(Data records)
━━━━━━━━━━━━━━━━━━━━━━━━━━━━━━

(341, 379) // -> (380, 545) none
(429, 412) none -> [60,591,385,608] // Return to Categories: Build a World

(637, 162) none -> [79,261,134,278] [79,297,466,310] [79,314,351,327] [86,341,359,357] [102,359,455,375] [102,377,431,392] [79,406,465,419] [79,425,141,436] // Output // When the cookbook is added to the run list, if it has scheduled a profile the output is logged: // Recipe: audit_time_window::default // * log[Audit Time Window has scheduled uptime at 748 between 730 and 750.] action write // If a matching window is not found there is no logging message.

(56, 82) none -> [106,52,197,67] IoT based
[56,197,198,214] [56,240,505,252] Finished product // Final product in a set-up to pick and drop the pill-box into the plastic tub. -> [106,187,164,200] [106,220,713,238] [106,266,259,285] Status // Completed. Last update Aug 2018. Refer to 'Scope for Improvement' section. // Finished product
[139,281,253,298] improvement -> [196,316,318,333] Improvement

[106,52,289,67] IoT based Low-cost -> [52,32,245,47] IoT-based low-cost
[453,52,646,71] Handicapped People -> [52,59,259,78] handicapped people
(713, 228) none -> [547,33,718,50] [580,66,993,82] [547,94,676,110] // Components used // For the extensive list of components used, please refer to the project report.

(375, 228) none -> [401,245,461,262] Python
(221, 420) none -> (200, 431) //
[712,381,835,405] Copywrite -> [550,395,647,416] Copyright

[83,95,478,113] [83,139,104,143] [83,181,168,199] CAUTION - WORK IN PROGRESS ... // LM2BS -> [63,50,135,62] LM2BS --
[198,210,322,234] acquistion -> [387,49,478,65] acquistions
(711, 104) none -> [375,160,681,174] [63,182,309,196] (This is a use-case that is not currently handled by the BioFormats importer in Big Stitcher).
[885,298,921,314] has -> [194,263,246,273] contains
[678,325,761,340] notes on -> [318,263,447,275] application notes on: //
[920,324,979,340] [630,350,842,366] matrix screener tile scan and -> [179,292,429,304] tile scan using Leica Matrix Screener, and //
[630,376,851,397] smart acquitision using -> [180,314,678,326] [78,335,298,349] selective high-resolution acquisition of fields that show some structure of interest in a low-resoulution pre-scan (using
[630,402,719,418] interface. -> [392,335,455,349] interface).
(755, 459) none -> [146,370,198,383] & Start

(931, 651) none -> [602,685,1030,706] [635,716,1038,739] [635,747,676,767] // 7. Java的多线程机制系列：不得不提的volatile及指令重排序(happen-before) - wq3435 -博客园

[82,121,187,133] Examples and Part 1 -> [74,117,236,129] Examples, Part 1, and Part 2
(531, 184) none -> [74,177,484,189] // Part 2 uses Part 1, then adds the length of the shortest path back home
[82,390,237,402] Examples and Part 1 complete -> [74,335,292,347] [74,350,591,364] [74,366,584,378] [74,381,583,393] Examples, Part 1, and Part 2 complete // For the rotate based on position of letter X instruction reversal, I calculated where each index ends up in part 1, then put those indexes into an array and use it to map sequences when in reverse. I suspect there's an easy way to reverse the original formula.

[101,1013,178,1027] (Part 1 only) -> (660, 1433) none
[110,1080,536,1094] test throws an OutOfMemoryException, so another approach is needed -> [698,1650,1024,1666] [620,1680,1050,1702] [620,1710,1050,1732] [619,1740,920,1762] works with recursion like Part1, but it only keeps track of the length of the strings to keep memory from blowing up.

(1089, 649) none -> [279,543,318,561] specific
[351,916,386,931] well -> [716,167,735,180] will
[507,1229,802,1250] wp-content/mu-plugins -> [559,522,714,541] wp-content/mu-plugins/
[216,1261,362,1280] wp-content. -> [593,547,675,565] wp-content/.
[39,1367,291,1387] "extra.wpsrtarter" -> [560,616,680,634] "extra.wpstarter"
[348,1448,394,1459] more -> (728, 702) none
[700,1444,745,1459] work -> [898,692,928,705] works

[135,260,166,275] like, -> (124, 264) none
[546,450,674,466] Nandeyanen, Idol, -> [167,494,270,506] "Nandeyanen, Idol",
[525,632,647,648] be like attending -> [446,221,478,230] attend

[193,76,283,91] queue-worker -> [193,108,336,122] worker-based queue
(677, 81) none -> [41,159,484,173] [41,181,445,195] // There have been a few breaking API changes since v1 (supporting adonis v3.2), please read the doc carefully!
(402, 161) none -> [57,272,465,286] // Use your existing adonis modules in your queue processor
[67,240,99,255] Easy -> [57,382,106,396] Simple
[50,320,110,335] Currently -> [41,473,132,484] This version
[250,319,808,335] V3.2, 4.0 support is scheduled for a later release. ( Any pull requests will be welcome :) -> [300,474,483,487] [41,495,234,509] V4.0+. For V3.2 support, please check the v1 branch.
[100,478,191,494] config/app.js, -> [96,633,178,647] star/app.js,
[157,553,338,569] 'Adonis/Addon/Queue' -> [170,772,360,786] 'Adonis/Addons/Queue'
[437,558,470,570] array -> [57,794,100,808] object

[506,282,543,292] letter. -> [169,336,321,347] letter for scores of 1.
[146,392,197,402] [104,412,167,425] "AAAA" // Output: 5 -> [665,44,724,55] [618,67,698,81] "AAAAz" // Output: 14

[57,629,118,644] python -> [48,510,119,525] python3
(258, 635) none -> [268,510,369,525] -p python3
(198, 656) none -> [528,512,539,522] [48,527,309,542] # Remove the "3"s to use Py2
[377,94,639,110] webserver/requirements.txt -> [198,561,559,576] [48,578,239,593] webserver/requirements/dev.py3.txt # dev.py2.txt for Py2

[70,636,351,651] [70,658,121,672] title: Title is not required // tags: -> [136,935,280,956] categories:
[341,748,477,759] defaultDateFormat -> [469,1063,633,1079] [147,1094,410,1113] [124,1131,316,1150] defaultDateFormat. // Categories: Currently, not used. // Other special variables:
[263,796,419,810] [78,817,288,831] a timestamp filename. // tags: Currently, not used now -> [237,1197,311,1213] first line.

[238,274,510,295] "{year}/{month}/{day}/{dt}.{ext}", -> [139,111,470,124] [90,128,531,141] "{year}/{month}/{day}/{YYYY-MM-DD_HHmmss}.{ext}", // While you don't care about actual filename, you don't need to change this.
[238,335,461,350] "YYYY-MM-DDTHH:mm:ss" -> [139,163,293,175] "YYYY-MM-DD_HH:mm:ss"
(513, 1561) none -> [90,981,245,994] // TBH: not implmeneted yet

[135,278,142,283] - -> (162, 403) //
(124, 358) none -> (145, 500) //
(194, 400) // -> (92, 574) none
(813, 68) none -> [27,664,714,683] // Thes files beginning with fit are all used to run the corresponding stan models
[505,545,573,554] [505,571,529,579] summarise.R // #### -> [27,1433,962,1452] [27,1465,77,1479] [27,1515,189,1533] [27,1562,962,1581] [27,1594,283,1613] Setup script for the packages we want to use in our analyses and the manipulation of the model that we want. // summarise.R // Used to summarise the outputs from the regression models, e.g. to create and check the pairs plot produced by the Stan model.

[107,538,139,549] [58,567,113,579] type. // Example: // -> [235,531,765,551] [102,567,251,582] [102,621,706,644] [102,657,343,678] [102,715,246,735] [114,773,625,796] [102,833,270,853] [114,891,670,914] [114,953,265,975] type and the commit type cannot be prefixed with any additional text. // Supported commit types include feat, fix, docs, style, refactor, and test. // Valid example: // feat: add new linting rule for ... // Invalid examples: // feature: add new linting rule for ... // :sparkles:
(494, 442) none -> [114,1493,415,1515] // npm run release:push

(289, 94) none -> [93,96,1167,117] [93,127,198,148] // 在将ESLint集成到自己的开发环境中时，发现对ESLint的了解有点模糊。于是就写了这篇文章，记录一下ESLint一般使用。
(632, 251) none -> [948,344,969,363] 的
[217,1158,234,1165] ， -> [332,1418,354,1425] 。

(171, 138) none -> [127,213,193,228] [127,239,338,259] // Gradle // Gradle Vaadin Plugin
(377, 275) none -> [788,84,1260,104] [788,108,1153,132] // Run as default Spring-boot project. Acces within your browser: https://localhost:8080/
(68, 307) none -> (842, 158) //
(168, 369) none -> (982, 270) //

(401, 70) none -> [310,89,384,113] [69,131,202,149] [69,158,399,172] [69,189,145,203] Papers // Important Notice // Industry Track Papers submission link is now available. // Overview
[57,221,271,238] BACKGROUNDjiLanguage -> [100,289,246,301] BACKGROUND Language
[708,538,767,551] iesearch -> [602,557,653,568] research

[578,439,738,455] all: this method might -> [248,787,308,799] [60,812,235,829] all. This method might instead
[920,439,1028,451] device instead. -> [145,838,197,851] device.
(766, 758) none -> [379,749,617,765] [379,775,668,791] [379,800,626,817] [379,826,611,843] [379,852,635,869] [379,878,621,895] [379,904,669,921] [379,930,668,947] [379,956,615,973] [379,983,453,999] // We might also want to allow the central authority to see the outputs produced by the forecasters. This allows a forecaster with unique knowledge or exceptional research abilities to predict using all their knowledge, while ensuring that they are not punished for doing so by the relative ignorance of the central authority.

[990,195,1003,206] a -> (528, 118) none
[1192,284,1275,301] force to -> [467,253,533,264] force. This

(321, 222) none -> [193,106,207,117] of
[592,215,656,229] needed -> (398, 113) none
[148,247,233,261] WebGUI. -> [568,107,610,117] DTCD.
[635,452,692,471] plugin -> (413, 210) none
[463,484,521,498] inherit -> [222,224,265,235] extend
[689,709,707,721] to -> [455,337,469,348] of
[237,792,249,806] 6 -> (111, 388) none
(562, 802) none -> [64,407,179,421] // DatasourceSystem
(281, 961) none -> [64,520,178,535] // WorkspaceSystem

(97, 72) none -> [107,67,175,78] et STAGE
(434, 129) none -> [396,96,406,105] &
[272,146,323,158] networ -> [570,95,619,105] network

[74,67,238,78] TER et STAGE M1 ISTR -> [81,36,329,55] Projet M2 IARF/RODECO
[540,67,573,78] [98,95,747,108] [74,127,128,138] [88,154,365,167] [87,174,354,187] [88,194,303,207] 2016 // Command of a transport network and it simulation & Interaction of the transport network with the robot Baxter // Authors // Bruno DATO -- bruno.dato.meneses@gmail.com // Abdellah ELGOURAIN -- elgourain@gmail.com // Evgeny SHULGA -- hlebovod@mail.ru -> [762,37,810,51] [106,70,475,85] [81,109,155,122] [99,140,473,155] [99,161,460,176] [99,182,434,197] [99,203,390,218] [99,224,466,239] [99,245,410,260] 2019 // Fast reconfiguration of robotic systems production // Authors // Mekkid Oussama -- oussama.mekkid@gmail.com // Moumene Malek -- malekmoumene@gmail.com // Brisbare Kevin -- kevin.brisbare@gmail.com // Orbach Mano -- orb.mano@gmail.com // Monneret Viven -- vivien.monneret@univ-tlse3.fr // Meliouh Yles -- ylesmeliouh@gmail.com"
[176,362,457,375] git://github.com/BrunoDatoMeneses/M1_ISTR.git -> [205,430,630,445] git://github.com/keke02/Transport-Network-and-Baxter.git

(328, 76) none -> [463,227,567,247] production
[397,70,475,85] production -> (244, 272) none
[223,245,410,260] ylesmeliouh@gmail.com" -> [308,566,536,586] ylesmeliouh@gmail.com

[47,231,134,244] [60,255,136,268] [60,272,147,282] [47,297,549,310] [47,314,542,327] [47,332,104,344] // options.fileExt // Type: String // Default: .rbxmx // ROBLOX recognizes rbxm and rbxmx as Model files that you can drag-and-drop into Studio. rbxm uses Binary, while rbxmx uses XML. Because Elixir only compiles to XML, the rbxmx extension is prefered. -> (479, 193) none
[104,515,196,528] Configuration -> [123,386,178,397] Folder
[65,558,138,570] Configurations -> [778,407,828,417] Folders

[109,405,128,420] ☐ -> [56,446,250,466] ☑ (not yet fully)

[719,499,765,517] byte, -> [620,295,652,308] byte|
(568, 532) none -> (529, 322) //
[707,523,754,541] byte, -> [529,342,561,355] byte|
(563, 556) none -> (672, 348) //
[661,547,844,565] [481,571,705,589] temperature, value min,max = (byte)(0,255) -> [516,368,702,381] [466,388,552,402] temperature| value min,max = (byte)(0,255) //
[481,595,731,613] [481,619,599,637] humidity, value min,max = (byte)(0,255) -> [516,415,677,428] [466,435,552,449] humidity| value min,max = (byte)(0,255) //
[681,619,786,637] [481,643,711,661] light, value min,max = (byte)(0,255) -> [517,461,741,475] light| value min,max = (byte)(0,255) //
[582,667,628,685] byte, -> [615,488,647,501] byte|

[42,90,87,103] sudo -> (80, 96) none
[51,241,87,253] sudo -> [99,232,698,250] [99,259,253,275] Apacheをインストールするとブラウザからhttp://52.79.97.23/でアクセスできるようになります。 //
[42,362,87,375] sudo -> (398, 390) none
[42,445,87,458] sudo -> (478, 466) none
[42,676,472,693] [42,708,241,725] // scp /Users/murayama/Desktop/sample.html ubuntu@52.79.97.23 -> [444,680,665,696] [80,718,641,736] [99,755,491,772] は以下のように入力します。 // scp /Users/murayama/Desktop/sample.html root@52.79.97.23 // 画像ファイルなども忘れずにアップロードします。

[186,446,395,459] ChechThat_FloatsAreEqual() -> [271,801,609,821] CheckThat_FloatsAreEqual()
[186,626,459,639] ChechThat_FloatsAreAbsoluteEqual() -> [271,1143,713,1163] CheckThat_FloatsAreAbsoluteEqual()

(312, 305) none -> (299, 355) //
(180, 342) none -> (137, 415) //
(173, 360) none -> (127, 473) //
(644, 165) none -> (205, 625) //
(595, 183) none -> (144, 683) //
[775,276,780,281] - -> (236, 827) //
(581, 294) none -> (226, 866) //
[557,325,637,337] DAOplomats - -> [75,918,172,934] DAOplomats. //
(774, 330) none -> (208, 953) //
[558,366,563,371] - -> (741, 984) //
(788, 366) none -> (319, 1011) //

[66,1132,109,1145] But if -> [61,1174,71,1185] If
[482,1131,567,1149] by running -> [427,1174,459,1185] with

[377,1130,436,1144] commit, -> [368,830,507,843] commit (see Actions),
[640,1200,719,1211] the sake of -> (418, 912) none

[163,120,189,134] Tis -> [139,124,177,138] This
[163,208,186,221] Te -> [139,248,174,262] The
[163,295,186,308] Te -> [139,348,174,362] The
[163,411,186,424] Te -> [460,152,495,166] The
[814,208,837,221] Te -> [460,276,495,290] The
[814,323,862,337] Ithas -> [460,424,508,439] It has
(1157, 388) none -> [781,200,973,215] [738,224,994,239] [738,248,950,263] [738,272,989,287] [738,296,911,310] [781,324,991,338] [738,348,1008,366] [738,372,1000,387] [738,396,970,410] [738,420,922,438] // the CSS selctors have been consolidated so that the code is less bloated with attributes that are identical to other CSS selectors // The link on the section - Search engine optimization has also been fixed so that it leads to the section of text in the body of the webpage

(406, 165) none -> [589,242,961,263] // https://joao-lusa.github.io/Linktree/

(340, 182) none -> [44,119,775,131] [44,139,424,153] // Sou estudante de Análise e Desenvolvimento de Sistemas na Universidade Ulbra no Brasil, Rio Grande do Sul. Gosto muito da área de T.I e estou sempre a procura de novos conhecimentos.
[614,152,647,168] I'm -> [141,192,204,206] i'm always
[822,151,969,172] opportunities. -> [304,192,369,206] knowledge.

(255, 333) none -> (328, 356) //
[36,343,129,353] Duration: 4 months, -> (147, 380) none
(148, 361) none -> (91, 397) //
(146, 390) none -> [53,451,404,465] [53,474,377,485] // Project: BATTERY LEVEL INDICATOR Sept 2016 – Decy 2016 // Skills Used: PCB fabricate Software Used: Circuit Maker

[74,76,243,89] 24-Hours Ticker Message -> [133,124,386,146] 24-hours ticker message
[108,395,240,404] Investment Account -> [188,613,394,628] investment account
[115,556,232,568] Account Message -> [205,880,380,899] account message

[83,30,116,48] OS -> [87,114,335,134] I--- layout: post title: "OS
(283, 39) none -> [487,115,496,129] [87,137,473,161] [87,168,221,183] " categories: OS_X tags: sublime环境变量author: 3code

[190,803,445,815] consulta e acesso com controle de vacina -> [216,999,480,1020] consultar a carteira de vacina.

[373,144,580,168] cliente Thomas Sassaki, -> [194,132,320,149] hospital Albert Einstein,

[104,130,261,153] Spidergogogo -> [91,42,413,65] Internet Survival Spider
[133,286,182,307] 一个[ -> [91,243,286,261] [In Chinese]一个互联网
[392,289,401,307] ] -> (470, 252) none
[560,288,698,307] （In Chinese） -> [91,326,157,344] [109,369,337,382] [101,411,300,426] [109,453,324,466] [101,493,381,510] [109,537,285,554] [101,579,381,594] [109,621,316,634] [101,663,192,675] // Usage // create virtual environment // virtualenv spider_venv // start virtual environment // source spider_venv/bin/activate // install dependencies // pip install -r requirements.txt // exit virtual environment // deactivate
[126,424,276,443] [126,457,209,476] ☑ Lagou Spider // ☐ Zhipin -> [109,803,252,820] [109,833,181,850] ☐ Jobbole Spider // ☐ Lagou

━━━━━━━━━━━━━━━━━━━━━━━━━━━━━━

== What to produce ==
The lines above from the one containing "[70,636,351,651] [70,658,121,672] title: Title" through the one containing "[263,796,419,810] [78,817,288,831] a" are to be set down exactly, and no others.

== Solution for this task ==
[70,636,351,651] [70,658,121,672] title: Title is not required // tags: -> [136,935,280,956] categories:
[341,748,477,759] defaultDateFormat -> [469,1063,633,1079] [147,1094,410,1113] [124,1131,316,1150] defaultDateFormat. // Categories: Currently, not used. // Other special variables:
[263,796,419,810] [78,817,288,831] a timestamp filename. // tags: Currently, not used now -> [237,1197,311,1213] first line.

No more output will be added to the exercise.